Apesar da repressão imposta aos trabalhadores, Aruega deu lugar ao primeiro assentamento do MST no estado de Minas Gerais. No entanto, a fazenda de 950 ha não comportava as cerca de 350 famílias ali acampadas. Parte das famílias excedentes, após anos de luta em outros acampamentos, depois de várias tentativas frustradas de ocupação e andanças por lugares variados, de processos de despejo e violência, de vivências dolorosas e árduas, fez, no dizer de uma assentada, “a grande marcha”. Em 1993, famílias excedentes de outras ocupações, principalmente da fazenda Aruega, e oriundas de acampamentos ocuparam a fazenda Califórnia na região do Vale do Rio Doce já em processo de desapropriação pelo Instituto Nacional de Colonização e Reforma Agrária (INCRA). O assentamento recebeu o nome 10 de Junho porque foi nesta data que ocorreu a ocupação.

Na assembléia realizada no primeiro dia de ocupação foram criadas as comissões responsáveis pela organização da vida no acampamento (saúde, segurança, alimentação, roupas e comissão central), e um mês mais tarde foram criados os

grupos de resistência. Estes grupos tinham a função de produzir alimentos para a subsistência e discutir política, fazer o trabalho de “consciência coletiva”. Cada grupo era composto por doze famílias e tinha um coordenador que participava da Comissão Central. Eram produzidas hortaliças, arroz, feijão, milho, mandioca, banana, dentre outros e, após a colheita, a coordenação dos grupos discutia como seria a divisão da produção.

----------

Tarefas.
1) Transcreva do texto sobre o assentamento 10 de Junho o trecho que vai de "Apesar da repressão" até "ocorreu a ocupação.".
2) Liste as comissões que, segundo o texto sobre o assentamento 10 de Junho, foram criadas na assembleia do primeiro dia de ocupação.
3) Responda com base no texto sobre o assentamento 10 de Junho:
(a) Qual era a área da fazenda Aruega?
(b) Em que ano foi ocupada a fazenda Califórnia?
(c) Quantas famílias compunham cada grupo de resistência?

----------

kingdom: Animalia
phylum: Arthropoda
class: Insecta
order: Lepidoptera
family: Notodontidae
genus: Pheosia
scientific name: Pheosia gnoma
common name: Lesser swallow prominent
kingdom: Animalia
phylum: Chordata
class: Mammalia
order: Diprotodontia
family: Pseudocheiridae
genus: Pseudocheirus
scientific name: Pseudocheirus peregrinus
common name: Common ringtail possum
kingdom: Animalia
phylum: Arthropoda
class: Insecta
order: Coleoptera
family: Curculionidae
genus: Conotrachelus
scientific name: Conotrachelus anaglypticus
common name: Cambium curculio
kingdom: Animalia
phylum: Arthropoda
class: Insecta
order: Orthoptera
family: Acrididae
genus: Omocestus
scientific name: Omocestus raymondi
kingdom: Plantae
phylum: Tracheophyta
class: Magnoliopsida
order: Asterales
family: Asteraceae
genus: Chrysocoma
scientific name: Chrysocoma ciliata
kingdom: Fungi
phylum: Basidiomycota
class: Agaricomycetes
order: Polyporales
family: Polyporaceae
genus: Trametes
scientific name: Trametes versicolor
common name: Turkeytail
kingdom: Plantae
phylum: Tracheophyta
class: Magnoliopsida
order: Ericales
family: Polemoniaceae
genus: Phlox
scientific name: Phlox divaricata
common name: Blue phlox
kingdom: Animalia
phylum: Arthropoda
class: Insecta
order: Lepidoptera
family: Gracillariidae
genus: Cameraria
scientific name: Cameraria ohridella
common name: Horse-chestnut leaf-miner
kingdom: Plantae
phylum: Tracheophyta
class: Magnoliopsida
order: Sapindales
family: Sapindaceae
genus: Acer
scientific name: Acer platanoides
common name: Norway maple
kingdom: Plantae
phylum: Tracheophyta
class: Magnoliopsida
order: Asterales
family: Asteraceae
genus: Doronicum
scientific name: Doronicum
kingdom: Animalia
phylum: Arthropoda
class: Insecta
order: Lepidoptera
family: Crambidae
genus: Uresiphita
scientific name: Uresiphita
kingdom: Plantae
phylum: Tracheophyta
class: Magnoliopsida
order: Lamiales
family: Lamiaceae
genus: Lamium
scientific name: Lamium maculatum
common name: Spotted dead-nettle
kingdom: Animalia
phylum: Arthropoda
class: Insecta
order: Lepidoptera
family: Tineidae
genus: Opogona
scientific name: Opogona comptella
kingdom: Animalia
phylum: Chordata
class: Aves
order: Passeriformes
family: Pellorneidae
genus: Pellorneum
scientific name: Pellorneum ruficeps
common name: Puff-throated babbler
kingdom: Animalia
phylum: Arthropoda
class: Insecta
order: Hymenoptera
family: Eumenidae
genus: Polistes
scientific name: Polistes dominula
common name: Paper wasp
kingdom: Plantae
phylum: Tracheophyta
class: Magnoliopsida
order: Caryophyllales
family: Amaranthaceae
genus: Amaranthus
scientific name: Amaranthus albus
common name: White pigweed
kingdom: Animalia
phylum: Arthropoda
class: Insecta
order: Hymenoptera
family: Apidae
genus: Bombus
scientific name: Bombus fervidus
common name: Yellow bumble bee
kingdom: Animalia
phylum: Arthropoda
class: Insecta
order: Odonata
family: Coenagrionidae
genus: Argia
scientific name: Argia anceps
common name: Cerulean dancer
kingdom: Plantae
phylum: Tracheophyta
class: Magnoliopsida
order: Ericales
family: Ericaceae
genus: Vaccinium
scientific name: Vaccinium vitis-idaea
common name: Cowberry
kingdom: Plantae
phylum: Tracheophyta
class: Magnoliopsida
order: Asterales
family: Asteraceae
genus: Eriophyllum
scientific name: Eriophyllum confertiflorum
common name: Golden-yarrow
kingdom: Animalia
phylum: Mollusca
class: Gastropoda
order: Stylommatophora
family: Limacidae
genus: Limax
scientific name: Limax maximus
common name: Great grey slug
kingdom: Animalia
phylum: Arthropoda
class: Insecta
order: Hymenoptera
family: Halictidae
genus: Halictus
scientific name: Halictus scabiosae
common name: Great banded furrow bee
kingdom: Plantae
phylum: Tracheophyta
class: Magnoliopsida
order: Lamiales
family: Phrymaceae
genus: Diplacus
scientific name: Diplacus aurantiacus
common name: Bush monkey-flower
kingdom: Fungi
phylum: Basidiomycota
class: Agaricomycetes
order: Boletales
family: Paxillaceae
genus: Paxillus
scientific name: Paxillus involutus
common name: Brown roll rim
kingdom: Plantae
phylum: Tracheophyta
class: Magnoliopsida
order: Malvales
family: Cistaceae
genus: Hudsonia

----------

Respostas por tarefa.
1)
Apesar da repressão imposta aos trabalhadores, Aruega deu lugar ao primeiro assentamento do MST no estado de Minas Gerais. No entanto, a fazenda de 950 ha não comportava as cerca de 350 famílias ali acampadas. Parte das famílias excedentes, após anos de luta em outros acampamentos, depois de várias tentativas frustradas de ocupação e andanças por lugares variados, de processos de despejo e violência, de vivências dolorosas e árduas, fez, no dizer de uma assentada, “a grande marcha”. Em 1993, famílias excedentes de outras ocupações, principalmente da fazenda Aruega, e oriundas de acampamentos ocuparam a fazenda Califórnia na região do Vale do Rio Doce já em processo de desapropriação pelo Instituto Nacional de Colonização e Reforma Agrária (INCRA). O assentamento recebeu o nome 10 de Junho porque foi nesta data que ocorreu a ocupação.

2)
Saúde
Segurança
Alimentação
Roupas
Comissão central

3)
(a) 950 ha.
(b) Em 1993.
(c) Doze famílias.